In other words, as First National Bank recently noted, they would appear to be “reprioritising” their household spending – as already indicated by the fact that spending on household goods and services is declining, new car sales are down, and the rate of unsecured lending growth is dropping.

Obviously, there are also rising demands on household incomes from other sources, such as increased food, transport, and utility costs – but it is the high levels of household debt which are currently the real barriers to homeownership for many families, because the repayments chew up a very large proportion of their disposable income.

And since there now appears to be a new and growing willingness to eliminate credit and store card debt, to stop buying furniture, cars, and other goods on credit, and to stop taking out personal loans to fund a lavish lifestyle, the black middle class has the potential to raise housing demand – and home ownership – by literally millions of units over the next few years.
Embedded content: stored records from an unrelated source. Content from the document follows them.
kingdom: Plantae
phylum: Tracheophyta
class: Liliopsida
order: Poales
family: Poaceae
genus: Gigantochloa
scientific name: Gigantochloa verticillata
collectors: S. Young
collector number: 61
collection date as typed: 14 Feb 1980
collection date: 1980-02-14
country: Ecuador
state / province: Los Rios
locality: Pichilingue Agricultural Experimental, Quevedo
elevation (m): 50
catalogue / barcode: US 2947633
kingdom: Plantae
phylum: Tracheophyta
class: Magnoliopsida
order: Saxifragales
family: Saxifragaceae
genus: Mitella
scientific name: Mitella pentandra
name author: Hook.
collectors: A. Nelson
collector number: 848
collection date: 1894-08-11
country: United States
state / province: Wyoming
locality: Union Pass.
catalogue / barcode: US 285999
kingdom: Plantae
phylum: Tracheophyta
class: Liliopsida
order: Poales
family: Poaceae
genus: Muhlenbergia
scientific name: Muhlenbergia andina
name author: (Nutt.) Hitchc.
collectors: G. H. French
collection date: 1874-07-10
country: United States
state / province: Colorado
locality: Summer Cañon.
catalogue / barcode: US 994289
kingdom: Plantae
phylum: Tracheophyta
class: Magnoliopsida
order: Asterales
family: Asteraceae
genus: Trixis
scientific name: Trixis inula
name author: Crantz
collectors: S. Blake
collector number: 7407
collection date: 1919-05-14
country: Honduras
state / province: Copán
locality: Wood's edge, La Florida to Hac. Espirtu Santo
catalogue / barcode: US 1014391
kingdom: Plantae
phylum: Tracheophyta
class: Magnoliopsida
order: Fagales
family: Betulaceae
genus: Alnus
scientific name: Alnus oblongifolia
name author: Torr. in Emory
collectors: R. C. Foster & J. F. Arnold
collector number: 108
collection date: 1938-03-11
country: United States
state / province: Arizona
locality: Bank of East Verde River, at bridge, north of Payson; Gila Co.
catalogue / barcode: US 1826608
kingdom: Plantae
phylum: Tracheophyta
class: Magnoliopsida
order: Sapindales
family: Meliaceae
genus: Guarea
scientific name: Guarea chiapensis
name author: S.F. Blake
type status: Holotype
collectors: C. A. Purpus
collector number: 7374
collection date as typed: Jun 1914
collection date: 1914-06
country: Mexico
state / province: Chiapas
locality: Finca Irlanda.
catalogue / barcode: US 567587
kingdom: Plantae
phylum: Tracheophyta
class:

  • Meanwhile, some 400 000 low-income households are also set to become new homeowners over the next three years, according to budget documents recently tabled in parliament by the National Department of Housing, which will spend R32 billion on new houses this year. Many of these owners may never be able to upgrade to more expensive, bonded properties, but the fact that they have a proper home and security of tenure will improve their lives and those of their children, which is the most important benefit of homeownership.